YOUR ASSIGNMENT = Below are records with pictures. Transcribe exactly, and only, the lines from the line with "fx_px: 2963" to the line with "f_number: 3.2", both ends included, but not the pictures.

• • • •

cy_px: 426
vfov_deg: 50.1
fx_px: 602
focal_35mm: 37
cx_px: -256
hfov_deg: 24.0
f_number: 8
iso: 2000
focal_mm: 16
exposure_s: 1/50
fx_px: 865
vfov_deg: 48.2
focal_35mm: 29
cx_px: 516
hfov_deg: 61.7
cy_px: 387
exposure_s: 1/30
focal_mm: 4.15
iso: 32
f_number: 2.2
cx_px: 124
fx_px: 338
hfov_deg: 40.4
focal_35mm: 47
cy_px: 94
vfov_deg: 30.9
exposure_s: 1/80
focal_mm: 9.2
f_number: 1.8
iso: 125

• • • •

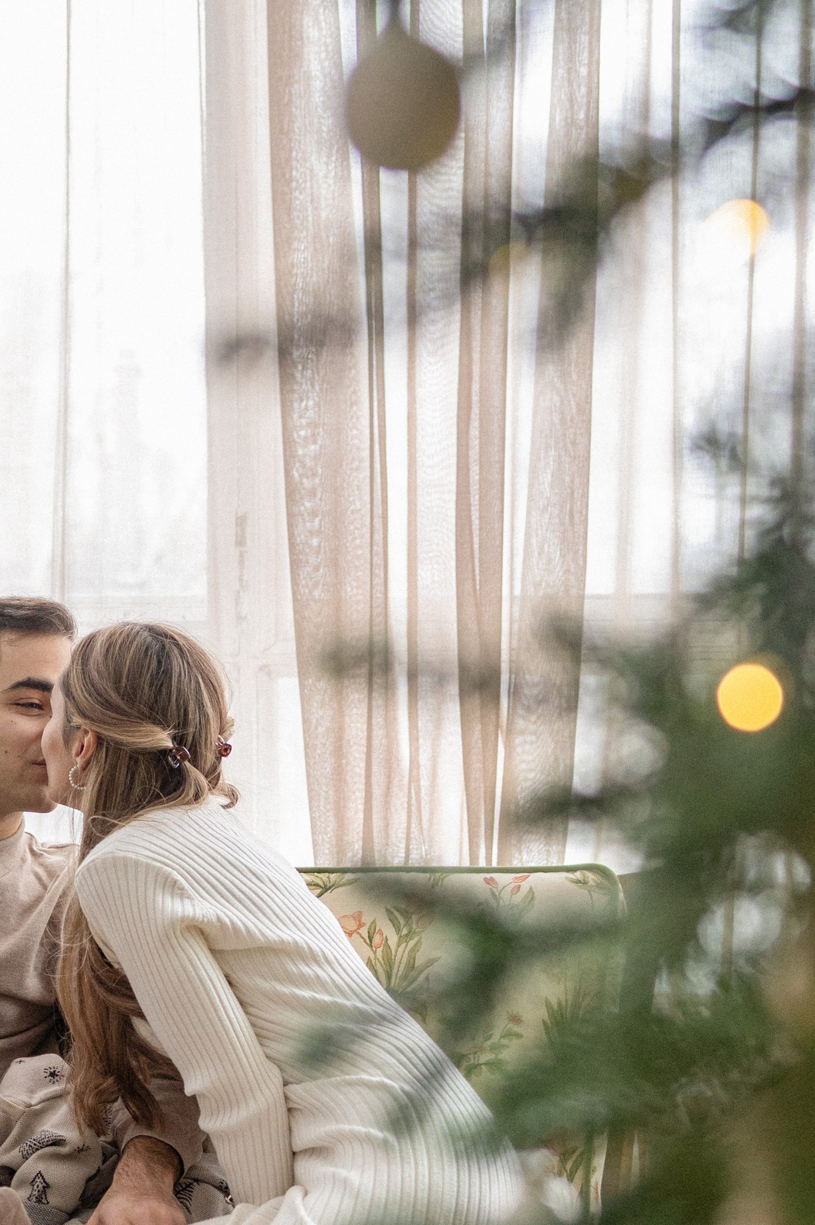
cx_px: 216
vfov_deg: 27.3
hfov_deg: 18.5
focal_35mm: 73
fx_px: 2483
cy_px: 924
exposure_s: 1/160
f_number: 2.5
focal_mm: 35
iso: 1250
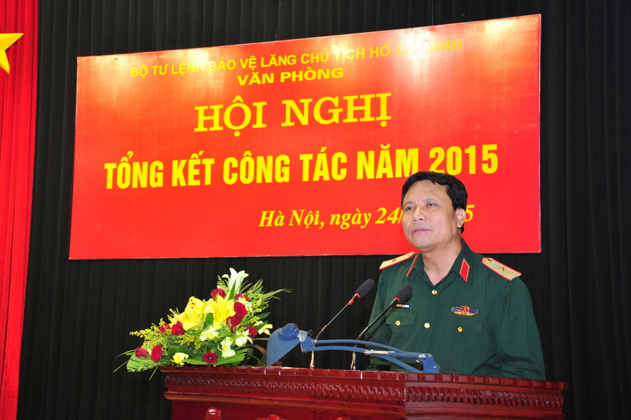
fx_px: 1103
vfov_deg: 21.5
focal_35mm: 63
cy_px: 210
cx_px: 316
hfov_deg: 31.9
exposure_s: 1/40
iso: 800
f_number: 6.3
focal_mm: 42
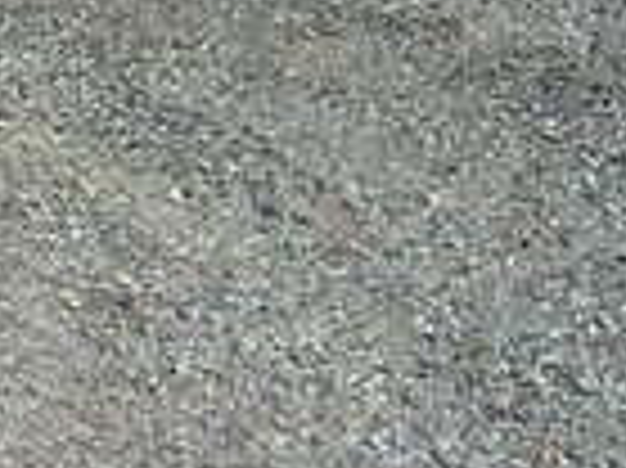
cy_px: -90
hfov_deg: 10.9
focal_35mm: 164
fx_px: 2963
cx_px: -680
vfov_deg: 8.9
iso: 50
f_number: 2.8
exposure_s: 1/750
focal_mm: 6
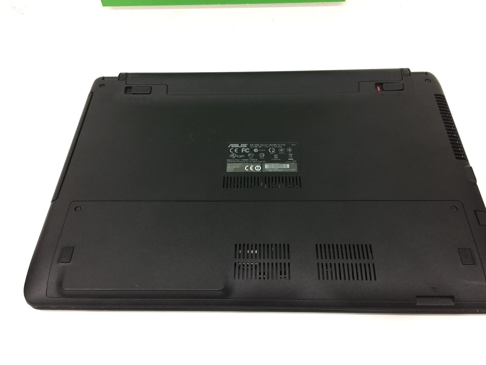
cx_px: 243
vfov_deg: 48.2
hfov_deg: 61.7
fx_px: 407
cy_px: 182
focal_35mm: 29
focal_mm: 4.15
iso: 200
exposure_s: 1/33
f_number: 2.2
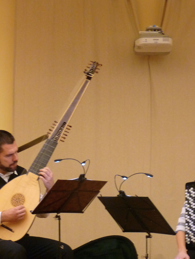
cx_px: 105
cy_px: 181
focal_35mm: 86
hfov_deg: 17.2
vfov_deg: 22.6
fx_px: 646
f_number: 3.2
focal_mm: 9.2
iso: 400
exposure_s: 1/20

• • • •

YOUR SOLUTION =
fx_px: 2963
cx_px: -680
vfov_deg: 8.9
iso: 50
f_number: 2.8
exposure_s: 1/750
focal_mm: 6
cx_px: 243
vfov_deg: 48.2
hfov_deg: 61.7
fx_px: 407
cy_px: 182
focal_35mm: 29
focal_mm: 4.15
iso: 200
exposure_s: 1/33
f_number: 2.2
cx_px: 105
cy_px: 181
focal_35mm: 86
hfov_deg: 17.2
vfov_deg: 22.6
fx_px: 646
f_number: 3.2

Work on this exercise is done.